Une semaine de mer sans vent.
Le Tiki-Yo entre dans Séville le 15 août après avoir remonté le fameux Guadalquivir.




Séville au mois d'août, c’est 45° à l'ombre et la désertion de ses habitants pour des terres plus fraîches...
La ville tourne au ralenti.
Nous prenons possession des lieux et restructurons entièrement le laboratoire laissé à l'abandon.
Les dix-huit enfants habitent la proche banlieue sévillanaise, dans la cité de Los Bermejales.
Alphonso, le sous-directeur, nous prévient qu’«ils sont un peu difficiles»…

Premiers contacts dans une tempête de cris et de jurons.
Virginia, notre interprète, semble décontenancée et comprend mal leur jargon.

Magellan?
Ici, personne ne connaît…
Mais les enfants prêtent attention à son histoire et redoublent d’attention lorsque j’aborde les circonstances de sa mort…
Au bout d'une heure, je parviens peu à peu à leur expliquer l’histoire de la camera obscura.

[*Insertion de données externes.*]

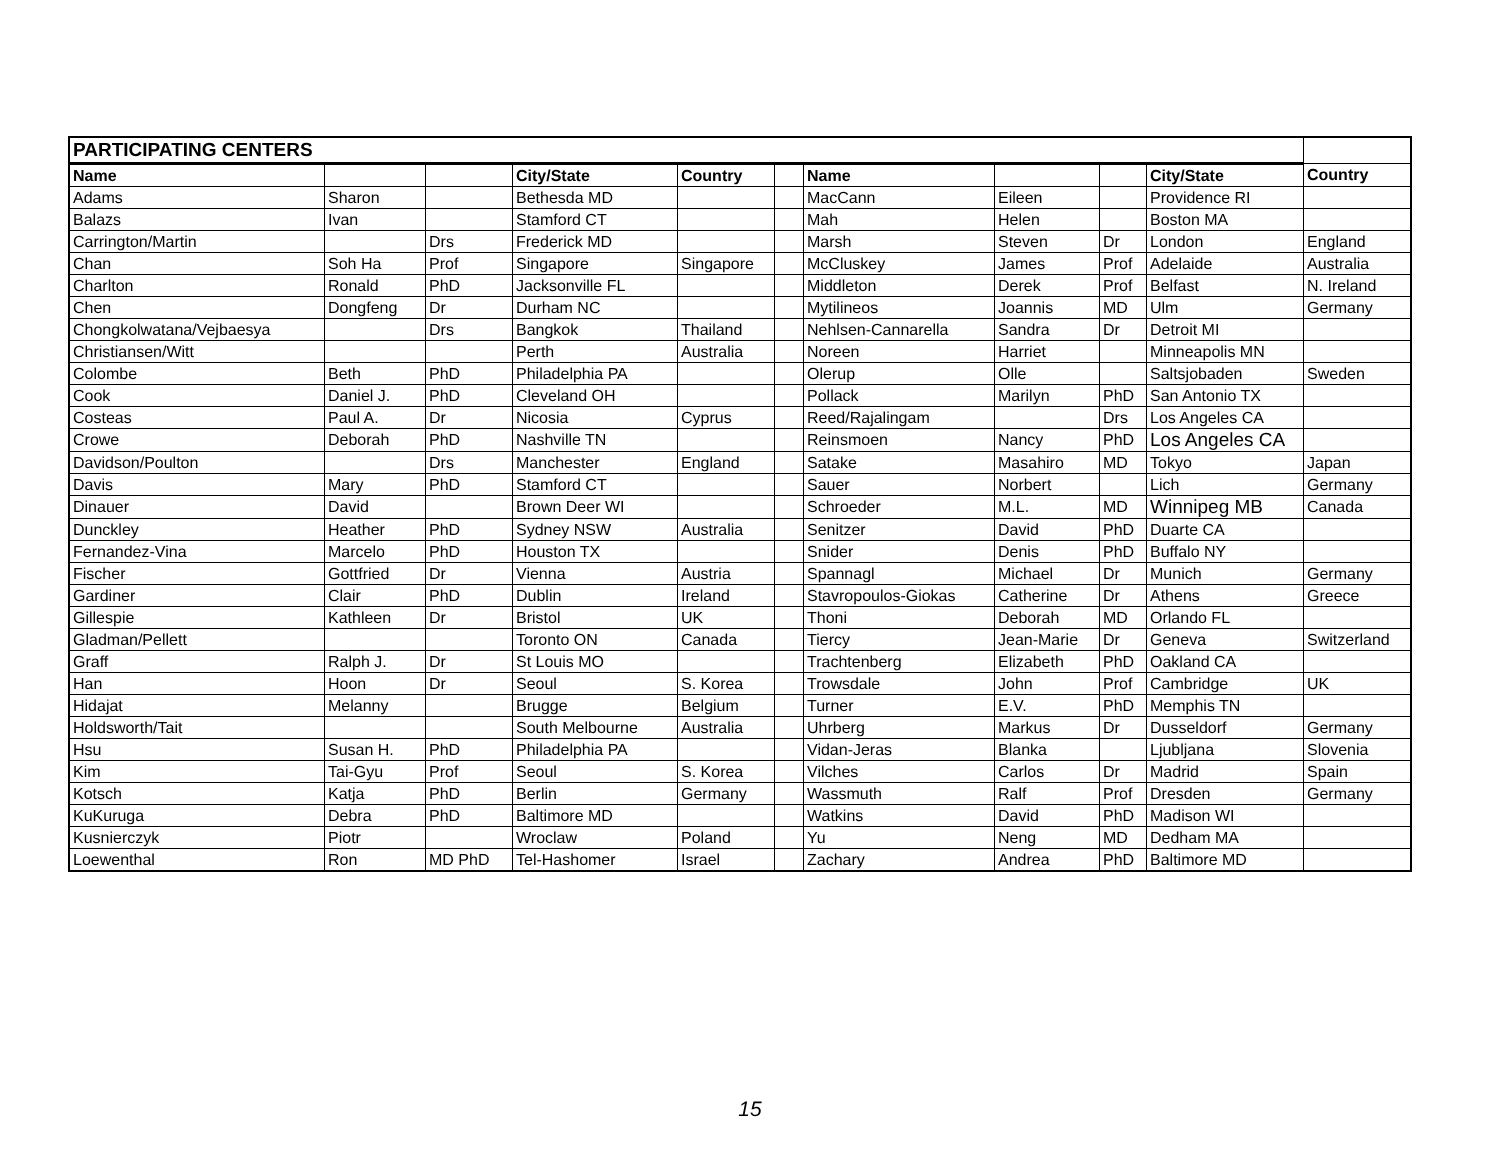| PARTICIPATING CENTERS | | | | | | | | | | |
| Name | | | City/State | Country | | Name | | | City/State | Country |
| Adams | Sharon | | Bethesda MD | | | MacCann | Eileen | | Providence RI | |
| Balazs | Ivan | | Stamford CT | | | Mah | Helen | | Boston MA | |
| Carrington/Martin | | Drs | Frederick MD | | | Marsh | Steven | Dr | London | England |
| Chan | Soh Ha | Prof | Singapore | Singapore | | McCluskey | James | Prof | Adelaide | Australia |
| Charlton | Ronald | PhD | Jacksonville FL | | | Middleton | Derek | Prof | Belfast | N. Ireland |
| Chen | Dongfeng | Dr | Durham NC | | | Mytilineos | Joannis | MD | Ulm | Germany |
| Chongkolwatana/Vejbaesya | | Drs | Bangkok | Thailand | | Nehlsen-Cannarella | Sandra | Dr | Detroit MI | |
| Christiansen/Witt | | | Perth | Australia | | Noreen | Harriet | | Minneapolis MN | |
| Colombe | Beth | PhD | Philadelphia PA | | | Olerup | Olle | | Saltsjobaden | Sweden |
| Cook | Daniel J. | PhD | Cleveland OH | | | Pollack | Marilyn | PhD | San Antonio TX | |
| Costeas | Paul A. | Dr | Nicosia | Cyprus | | Reed/Rajalingam | | Drs | Los Angeles CA | |
| Crowe | Deborah | PhD | Nashville TN | | | Reinsmoen | Nancy | PhD | Los Angeles CA | |
| Davidson/Poulton | | Drs | Manchester | England | | Satake | Masahiro | MD | Tokyo | Japan |
| Davis | Mary | PhD | Stamford CT | | | Sauer | Norbert | | Lich | Germany |
| Dinauer | David | | Brown Deer WI | | | Schroeder | M.L. | MD | Winnipeg MB | Canada |
| Dunckley | Heather | PhD | Sydney NSW | Australia | | Senitzer | David | PhD | Duarte CA | |
| Fernandez-Vina | Marcelo | PhD | Houston TX | | | Snider | Denis | PhD | Buffalo NY | |
| Fischer | Gottfried | Dr | Vienna | Austria | | Spannagl | Michael | Dr | Munich | Germany |
| Gardiner | Clair | PhD | Dublin | Ireland | | Stavropoulos-Giokas | Catherine | Dr | Athens | Greece |
| Gillespie | Kathleen | Dr | Bristol | UK | | Thoni | Deborah | MD | Orlando FL | |
| Gladman/Pellett | | | Toronto ON | Canada | | Tiercy | Jean-Marie | Dr | Geneva | Switzerland |
| Graff | Ralph J. | Dr | St Louis MO | | | Trachtenberg | Elizabeth | PhD | Oakland CA | |
| Han | Hoon | Dr | Seoul | S. Korea | | Trowsdale | John | Prof | Cambridge | UK |
| Hidajat | Melanny | | Brugge | Belgium | | Turner | E.V. | PhD | Memphis TN | |
| Holdsworth/Tait | | | South Melbourne | Australia | | Uhrberg | Markus | Dr | Dusseldorf | Germany |
| Hsu | Susan H. | PhD | Philadelphia PA | | | Vidan-Jeras | Blanka | | Ljubljana | Slovenia |
| Kim | Tai-Gyu | Prof | Seoul | S. Korea | | Vilches | Carlos | Dr | Madrid | Spain |
| Kotsch | Katja | PhD | Berlin | Germany | | Wassmuth | Ralf | Prof | Dresden | Germany |
| KuKuruga | Debra | PhD | Baltimore MD | | | Watkins | David | PhD | Madison WI | |
| Kusnierczyk | Piotr | | Wroclaw | Poland | | Yu | Neng | MD | Dedham MA | |
| Loewenthal | Ron | MD PhD | Tel-Hashomer | Israel | | Zachary | Andrea | PhD | Baltimore MD | |
15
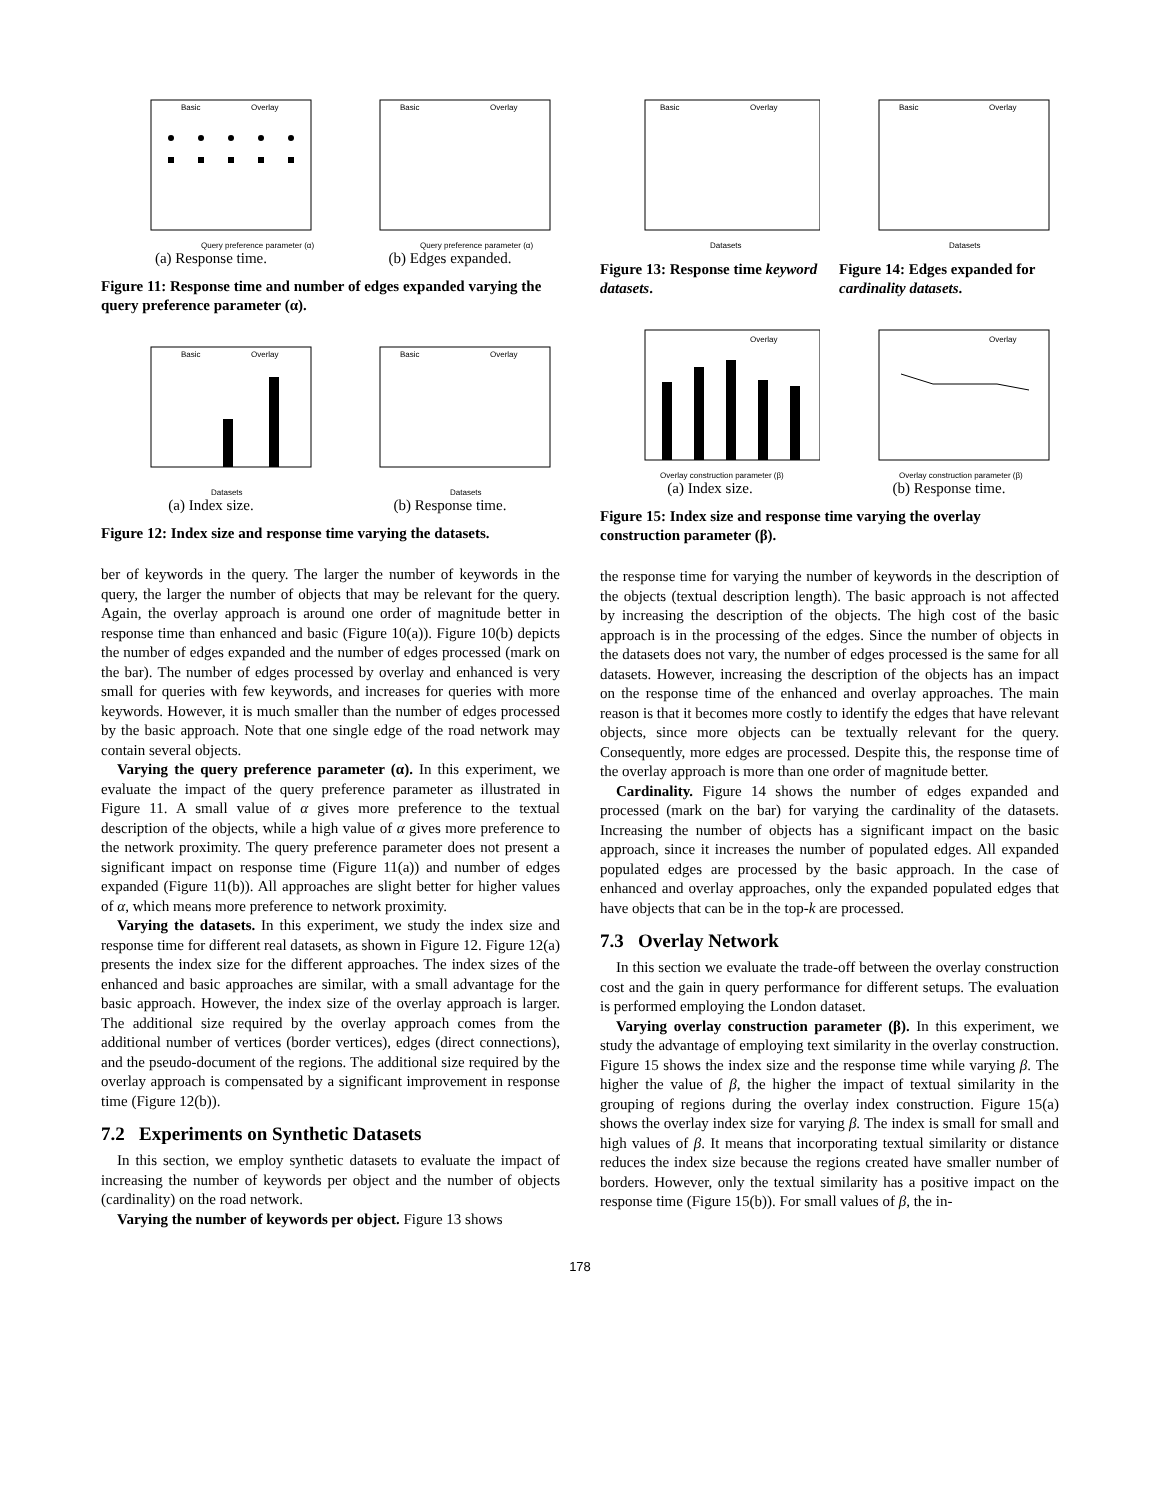Basic
Overlay
Query preference parameter (α)
(a) Response time.
Basic
Overlay
Query preference parameter (α)
(b) Edges expanded.
Figure 11: Response time and number of edges expanded varying the query preference parameter (α).
Basic
Overlay
Datasets
(a) Index size.
Basic
Overlay
Datasets
(b) Response time.
Figure 12: Index size and response time varying the datasets.
ber of keywords in the query. The larger the number of keywords in the query, the larger the number of objects that may be relevant for the query. Again, the overlay approach is around one order of magnitude better in response time than enhanced and basic (Figure 10(a)). Figure 10(b) depicts the number of edges expanded and the number of edges processed (mark on the bar). The number of edges processed by overlay and enhanced is very small for queries with few keywords, and increases for queries with more keywords. However, it is much smaller than the number of edges processed by the basic approach. Note that one single edge of the road network may contain several objects.
Varying the query preference parameter (α). In this experiment, we evaluate the impact of the query preference parameter as illustrated in Figure 11. A small value of α gives more preference to the textual description of the objects, while a high value of α gives more preference to the network proximity. The query preference parameter does not present a significant impact on response time (Figure 11(a)) and number of edges expanded (Figure 11(b)). All approaches are slight better for higher values of α, which means more preference to network proximity.
Varying the datasets. In this experiment, we study the index size and response time for different real datasets, as shown in Figure 12. Figure 12(a) presents the index size for the different approaches. The index sizes of the enhanced and basic approaches are similar, with a small advantage for the basic approach. However, the index size of the overlay approach is larger. The additional size required by the overlay approach comes from the additional number of vertices (border vertices), edges (direct connections), and the pseudo-document of the regions. The additional size required by the overlay approach is compensated by a significant improvement in response time (Figure 12(b)).
7.2 Experiments on Synthetic Datasets
In this section, we employ synthetic datasets to evaluate the impact of increasing the number of keywords per object and the number of objects (cardinality) on the road network.
Varying the number of keywords per object. Figure 13 shows
Basic
Overlay
Datasets
Basic
Overlay
Datasets
Figure 13: Response time keyword datasets.
Figure 14: Edges expanded for cardinality datasets.
Overlay
Overlay construction parameter (β)
(a) Index size.
Overlay
Overlay construction parameter (β)
(b) Response time.
Figure 15: Index size and response time varying the overlay construction parameter (β).
the response time for varying the number of keywords in the description of the objects (textual description length). The basic approach is not affected by increasing the description of the objects. The high cost of the basic approach is in the processing of the edges. Since the number of objects in the datasets does not vary, the number of edges processed is the same for all datasets. However, increasing the description of the objects has an impact on the response time of the enhanced and overlay approaches. The main reason is that it becomes more costly to identify the edges that have relevant objects, since more objects can be textually relevant for the query. Consequently, more edges are processed. Despite this, the response time of the overlay approach is more than one order of magnitude better.
Cardinality. Figure 14 shows the number of edges expanded and processed (mark on the bar) for varying the cardinality of the datasets. Increasing the number of objects has a significant impact on the basic approach, since it increases the number of populated edges. All expanded populated edges are processed by the basic approach. In the case of enhanced and overlay approaches, only the expanded populated edges that have objects that can be in the top-k are processed.
7.3 Overlay Network
In this section we evaluate the trade-off between the overlay construction cost and the gain in query performance for different setups. The evaluation is performed employing the London dataset.
Varying overlay construction parameter (β). In this experiment, we study the advantage of employing text similarity in the overlay construction. Figure 15 shows the index size and the response time while varying β. The higher the value of β, the higher the impact of textual similarity in the grouping of regions during the overlay index construction. Figure 15(a) shows the overlay index size for varying β. The index is small for small and high values of β. It means that incorporating textual similarity or distance reduces the index size because the regions created have smaller number of borders. However, only the textual similarity has a positive impact on the response time (Figure 15(b)). For small values of β, the in-
178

Mais lorsque je montre la boîte, éclat de rire général.
Pour les convaincre, je pose une boîte à terre et leur propose de faire fonctionner l'obturateur.
Les garçons s'approchent timidement, le plus jeune ose enlever le gaffer.


Une fois les boîtes chargées, nous tentons de partir, mais les filles ne veulent pas nous suivre : «C'est la honte de sortir avec une boîte de conserve.»

 


Après deux heures d'explications et de stratagèmes, elles se décident enfin.
Macarena glisse la sienne sous sa chemise.
Au laboratoire, chacun veut être le premier à développer.
Minute de vérité.
La feuille est plongée dans le révélateur, l'image accueillie par des cris.
Difficile de calmer leur ardeur, les images ratées se traduisent par un silence de mort…

Quartier de Santa Cruz, au cœur de la vieille ville.
Un policier arrête les enfants pour leur demander ce qu’ils font.
Jésus a beau essayer de lui expliquer, l’homme n'en croit pas un mot.
Les autres viennent à la rescousse.
Mais il ne veut rien entendre :
« Oui, oui, je sais, il y a un appareil de photo dans la boîte…»

Ultime explication, il acquiesce en se frottant le menton.
Valme Zappata l’interpelle :
«Nous sommes des photographes, pas des voyous…»

Petit à petit la boîte s'impose, chacun choisit précisément son image.
La Tour de la Giralda, le Guadalquivir, l’Alcazar ­ qu’ils confondaient avec une fabrique de tabac -, les enfants découvrent leur ville, les plaintes disparaissent.


Dernier jour, ultime image :
les arènes de Séville. Roberto m'y explique, démonstration à l'appui, la fonction de l'architecture, le geste du toréador, la course du taureau, l'ovation de la foule… et puis, l’interrompt Raquel, «ce vide de l'arène qui te fait tourner la tête».